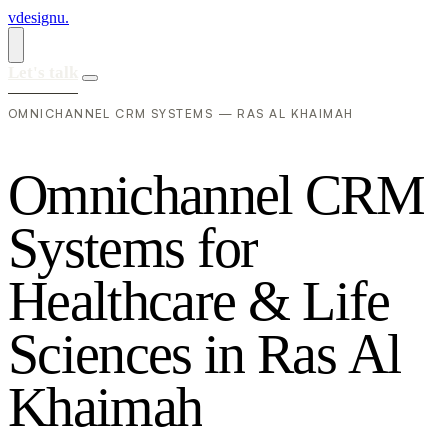
vdesignu
.
Let's talk
OMNICHANNEL CRM SYSTEMS — RAS AL KHAIMAH
O
m
n
i
c
h
a
n
n
e
l
C
R
M
S
y
s
t
e
m
s
f
o
r
H
e
a
l
t
h
c
a
r
e
&
L
i
f
e
S
c
i
e
n
c
e
s
i
n
R
a
s
A
l
K
h
a
i
m
a
h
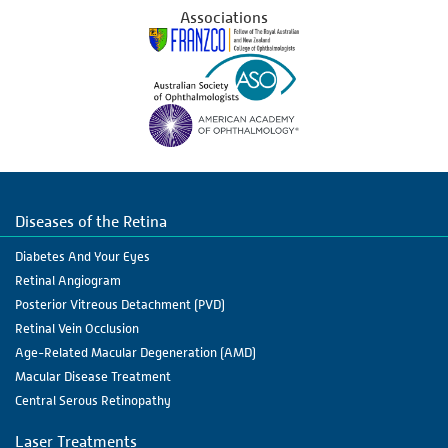
Associations
Diseases of the Retina
Diabetes And Your Eyes
Retinal Angiogram
Posterior Vitreous Detachment (PVD)
Retinal Vein Occlusion
Age-Related Macular Degeneration (AMD)
Macular Disease Treatment
Central Serous Retinopathy
Laser Treatments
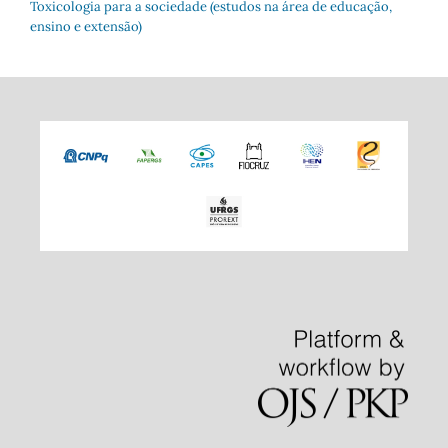
Toxicologia para a sociedade (estudos na área de educação,
ensino e extensão)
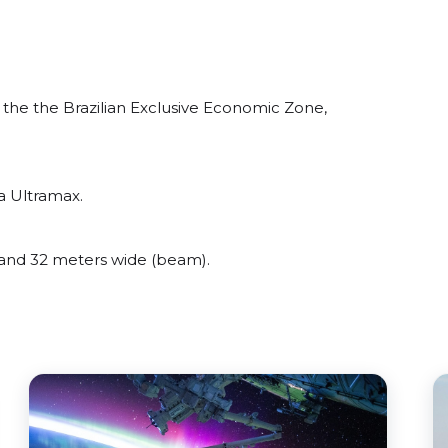
he the Brazilian Exclusive Economic Zone,
a Ultramax.
nd 32 meters wide (beam).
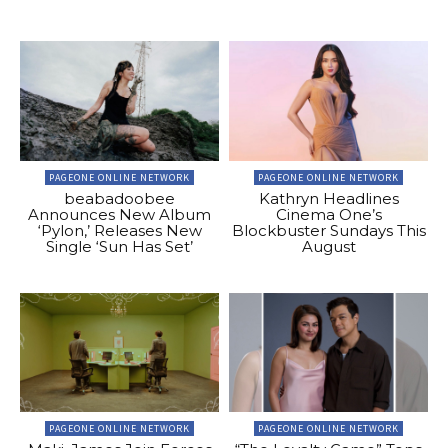
PAGEONE ONLINE NETWORK
PAGEONE ONLINE NETWORK
beabadoobee
Kathryn Headlines
Announces New Album
Cinema One’s
‘Pylon,’ Releases New
Blockbuster Sundays This
Single ‘Sun Has Set’
August
PAGEONE ONLINE NETWORK
PAGEONE ONLINE NETWORK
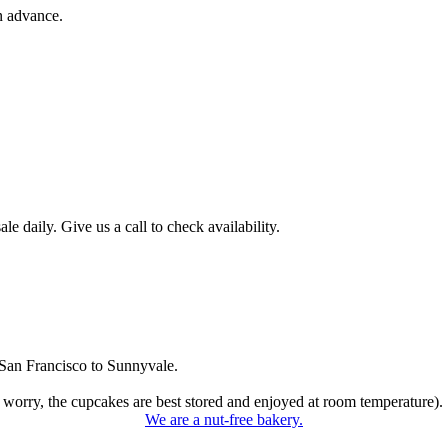
n advance.
 daily. Give us a call to check availability.
San Francisco to Sunnyvale.
 worry, the cupcakes are best stored and enjoyed at room temperature).
We are a nut-free bakery.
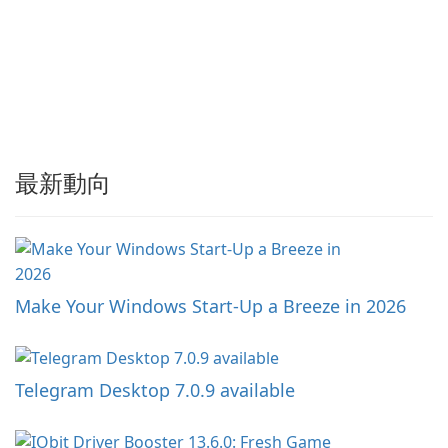
最新動向
Make Your Windows Start-Up a Breeze in 2026
Telegram Desktop 7.0.9 available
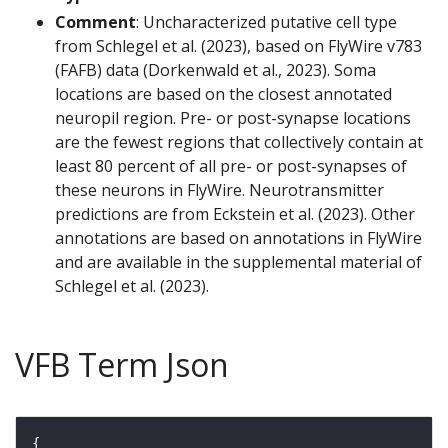
Comment
: Uncharacterized putative cell type
from Schlegel et al. (2023), based on FlyWire v783
(FAFB) data (Dorkenwald et al., 2023). Soma
locations are based on the closest annotated
neuropil region. Pre- or post-synapse locations
are the fewest regions that collectively contain at
least 80 percent of all pre- or post-synapses of
these neurons in FlyWire. Neurotransmitter
predictions are from Eckstein et al. (2023). Other
annotations are based on annotations in FlyWire
and are available in the supplemental material of
Schlegel et al. (2023).
VFB Term Json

Directions for this task = Exactly as they appear above, print all the lines, but not the pictures.

Response to this task =
vdesignu
.
Let's talk
OMNICHANNEL CRM SYSTEMS — RAS AL KHAIMAH
O
m
n
i
c
h
a
n
n
e
l
C
R
M
S
y
s
t
e
m
s
f
o
r
H
e
a
l
t
h
c
a
r
e
&
L
i
f
e
S
c
i
e
n
c
e
s
i
n
R
a
s
A
l
K
h
a
i
m
a
h
Associations
Diseases of the Retina
Diabetes And Your Eyes
Retinal Angiogram
Posterior Vitreous Detachment (PVD)
Retinal Vein Occlusion
Age-Related Macular Degeneration (AMD)
Macular Disease Treatment
Central Serous Retinopathy
Laser Treatments
Toxicologia para a sociedade (estudos na área de educação,
ensino e extensão)
he the Brazilian Exclusive Economic Zone,
a Ultramax.
nd 32 meters wide (beam).
PAGEONE ONLINE NETWORK
PAGEONE ONLINE NETWORK
beabadoobee
Kathryn Headlines
Announces New Album
Cinema One’s
‘Pylon,’ Releases New
Blockbuster Sundays This
Single ‘Sun Has Set’
August
PAGEONE ONLINE NETWORK
PAGEONE ONLINE NETWORK
n advance.
 daily. Give us a call to check availability.
San Francisco to Sunnyvale.
 worry, the cupcakes are best stored and enjoyed at room temperature).
We are a nut-free bakery.
最新動向
Make Your Windows Start-Up a Breeze in 2026
Telegram Desktop 7.0.9 available
Comment
: Uncharacterized putative cell type
from Schlegel et al. (2023), based on FlyWire v783
(FAFB) data (Dorkenwald et al., 2023). Soma
locations are based on the closest annotated
neuropil region. Pre- or post-synapse locations
are the fewest regions that collectively contain at
least 80 percent of all pre- or post-synapses of
these neurons in FlyWire. Neurotransmitter
predictions are from Eckstein et al. (2023). Other
annotations are based on annotations in FlyWire
and are available in the supplemental material of
Schlegel et al. (2023).
VFB Term Json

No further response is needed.